The performance of sex in a patriarchal heteronormative society is a one-man show, with a lot going on backstage to make it so. The normalisation of female passivity during sex is such that it is near impossible to imagine sex, and particularly penetration, in a way that doesn’t objectify women. Laurie Penny succinctly summarised the same in her essay when she said “Men fuck women; women allow themselves to be fucked.”
This social construction results in two things. Firstly, the human experience of exploring sex becomes unfairly skewed against women. While the cultural acceptance of casual sex in the form of a “hook-ups” may allow women to explore sex freely, it also cements the possibility of violence against women as the sexual act in itself is still constructed in a way that puts women in a precarious position of possible violations. Sex unravels as an unequal exercise in power, and will continue to do so as long as female passivity is the rule of the game.
Secondly, by making women the object being acted upon, the onus for drawing boundaries and then simultaneously grappling with the consequences of a boundary violation both becomes a female experience. And since a patriarchal society is replete with instances of gory sexual violence against women, such a mechanical and patriarchal understanding of sex necessitates the creation of a language of consent as well.
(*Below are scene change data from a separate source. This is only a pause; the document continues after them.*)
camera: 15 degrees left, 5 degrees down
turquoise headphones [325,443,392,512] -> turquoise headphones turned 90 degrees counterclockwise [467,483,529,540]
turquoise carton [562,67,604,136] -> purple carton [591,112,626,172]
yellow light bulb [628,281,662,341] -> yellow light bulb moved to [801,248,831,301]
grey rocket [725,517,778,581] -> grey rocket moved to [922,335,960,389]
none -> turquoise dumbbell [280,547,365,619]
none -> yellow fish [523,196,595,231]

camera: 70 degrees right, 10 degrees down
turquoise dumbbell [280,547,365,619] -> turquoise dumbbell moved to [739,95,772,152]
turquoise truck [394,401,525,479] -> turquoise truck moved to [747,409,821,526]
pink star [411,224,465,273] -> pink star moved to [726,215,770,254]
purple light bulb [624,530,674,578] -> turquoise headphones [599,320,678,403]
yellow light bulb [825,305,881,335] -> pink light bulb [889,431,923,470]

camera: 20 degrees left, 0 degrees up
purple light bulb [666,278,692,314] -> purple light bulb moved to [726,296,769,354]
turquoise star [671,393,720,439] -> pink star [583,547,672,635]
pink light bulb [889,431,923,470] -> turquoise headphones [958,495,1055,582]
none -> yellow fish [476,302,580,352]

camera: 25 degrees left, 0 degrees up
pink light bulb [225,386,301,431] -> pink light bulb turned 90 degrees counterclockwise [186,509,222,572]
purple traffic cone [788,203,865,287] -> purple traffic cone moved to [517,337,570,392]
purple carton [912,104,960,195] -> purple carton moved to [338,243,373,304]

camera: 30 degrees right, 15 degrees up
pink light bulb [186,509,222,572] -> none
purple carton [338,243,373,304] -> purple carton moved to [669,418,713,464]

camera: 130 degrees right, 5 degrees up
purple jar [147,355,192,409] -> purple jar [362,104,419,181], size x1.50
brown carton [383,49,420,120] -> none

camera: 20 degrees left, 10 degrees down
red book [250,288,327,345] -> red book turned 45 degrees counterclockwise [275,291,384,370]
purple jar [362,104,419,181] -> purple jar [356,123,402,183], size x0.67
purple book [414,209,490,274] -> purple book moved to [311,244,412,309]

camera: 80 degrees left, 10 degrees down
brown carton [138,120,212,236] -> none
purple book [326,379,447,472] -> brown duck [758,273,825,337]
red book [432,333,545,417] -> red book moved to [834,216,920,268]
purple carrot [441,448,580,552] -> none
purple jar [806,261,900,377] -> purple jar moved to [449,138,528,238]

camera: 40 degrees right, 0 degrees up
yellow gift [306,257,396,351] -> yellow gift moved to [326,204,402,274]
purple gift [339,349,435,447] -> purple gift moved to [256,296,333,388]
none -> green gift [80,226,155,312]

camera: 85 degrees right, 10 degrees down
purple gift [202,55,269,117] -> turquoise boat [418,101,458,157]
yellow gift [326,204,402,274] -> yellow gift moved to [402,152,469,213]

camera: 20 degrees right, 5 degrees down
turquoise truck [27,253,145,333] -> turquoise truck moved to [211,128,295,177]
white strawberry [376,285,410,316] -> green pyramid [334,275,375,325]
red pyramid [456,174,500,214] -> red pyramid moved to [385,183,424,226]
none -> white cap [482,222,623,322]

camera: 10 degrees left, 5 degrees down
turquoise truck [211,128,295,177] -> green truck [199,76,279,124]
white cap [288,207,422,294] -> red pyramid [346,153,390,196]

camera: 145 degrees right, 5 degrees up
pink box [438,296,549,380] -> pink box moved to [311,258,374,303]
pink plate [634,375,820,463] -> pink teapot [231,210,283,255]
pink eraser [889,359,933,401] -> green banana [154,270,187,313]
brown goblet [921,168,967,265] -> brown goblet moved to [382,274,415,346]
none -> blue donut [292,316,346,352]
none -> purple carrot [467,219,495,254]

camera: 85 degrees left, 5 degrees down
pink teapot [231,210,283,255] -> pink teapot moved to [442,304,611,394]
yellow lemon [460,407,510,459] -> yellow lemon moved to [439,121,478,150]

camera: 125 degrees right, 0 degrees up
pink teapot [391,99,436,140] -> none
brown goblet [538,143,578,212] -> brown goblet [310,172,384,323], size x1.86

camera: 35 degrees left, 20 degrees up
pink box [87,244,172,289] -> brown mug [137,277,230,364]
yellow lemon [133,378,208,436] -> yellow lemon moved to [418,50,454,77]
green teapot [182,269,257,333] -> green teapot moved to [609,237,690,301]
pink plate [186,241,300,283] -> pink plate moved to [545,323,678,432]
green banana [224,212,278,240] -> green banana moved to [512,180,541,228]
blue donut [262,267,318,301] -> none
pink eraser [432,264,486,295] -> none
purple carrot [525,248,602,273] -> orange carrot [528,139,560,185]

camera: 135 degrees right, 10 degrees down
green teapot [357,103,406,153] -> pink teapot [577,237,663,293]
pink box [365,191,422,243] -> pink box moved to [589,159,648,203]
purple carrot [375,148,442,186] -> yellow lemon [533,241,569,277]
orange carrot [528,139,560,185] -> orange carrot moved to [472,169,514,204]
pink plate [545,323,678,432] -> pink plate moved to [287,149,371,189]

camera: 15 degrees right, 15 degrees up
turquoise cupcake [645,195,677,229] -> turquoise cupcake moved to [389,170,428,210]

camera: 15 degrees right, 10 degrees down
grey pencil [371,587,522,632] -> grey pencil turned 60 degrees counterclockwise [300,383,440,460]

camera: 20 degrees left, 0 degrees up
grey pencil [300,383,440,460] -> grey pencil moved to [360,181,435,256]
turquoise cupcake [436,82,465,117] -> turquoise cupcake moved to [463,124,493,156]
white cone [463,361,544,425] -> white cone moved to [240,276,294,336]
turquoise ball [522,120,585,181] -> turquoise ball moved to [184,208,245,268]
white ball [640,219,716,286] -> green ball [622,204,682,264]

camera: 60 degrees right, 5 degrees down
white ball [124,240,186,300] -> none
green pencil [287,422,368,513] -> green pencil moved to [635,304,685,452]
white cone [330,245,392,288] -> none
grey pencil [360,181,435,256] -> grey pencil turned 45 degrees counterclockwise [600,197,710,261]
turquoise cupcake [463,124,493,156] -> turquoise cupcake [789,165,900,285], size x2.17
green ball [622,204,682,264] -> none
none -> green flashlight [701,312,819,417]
This mechanical language of consent is formed so that violence can be legally acknowledged and then punitively handled – something that is necessary.
However, what is forgotten is that violation of consent too is a spectrum, and whatever does not fit the box of “I clearly said no” becomes lost in a thick grey fog. There is no scope for conversation, as a lack of a working language may create a real-time delay in discussing what went down. A society that views a delay in acknowledgement of violence as a justification to dismiss trauma will always penalise its women for their own lived experiences. Any conversation that still occurs despite these issues will rarely ever create space for healing. A man will most likely immediately deal with such an “allegation” by looking for evidence – instances that indicated consent – and a woman will have absolutely no emotional and mental resources to bank upon since as a society, we never talked about creating them.
Where do we go, when our violations occur in a legally and culturally grey area?
If sex is to truly become an equal exercise, the construction of female passivity as desirable must be discarded in totality. Given how incentives for adhering to this construction are intricately woven into a patriarchy, and how inescapable socialisation can truly be, such a change might take decades – but if we truly care for our women, we must not let their trauma accumulate.
For this, consent needs to become a continuous process, and this can only happen through a more feminist language that acknowledges the ambiguity of the sexual act and does not only depend upon a checklist to determine if sex was safe. Conversations about what happens in bed need to be allowed to go beyond the bedroom. As a society, discussing what a sexual exercise felt like once it has happened needs to be normalised. Such conversations have to become an indispensable part of the sexual act if we are to create a culture that allows women to heal from big and small violations.
Otherwise, we are simply asking them to endure.
Aparna Joshi is a Political Science graduate from Lady Shri Ram College for Women.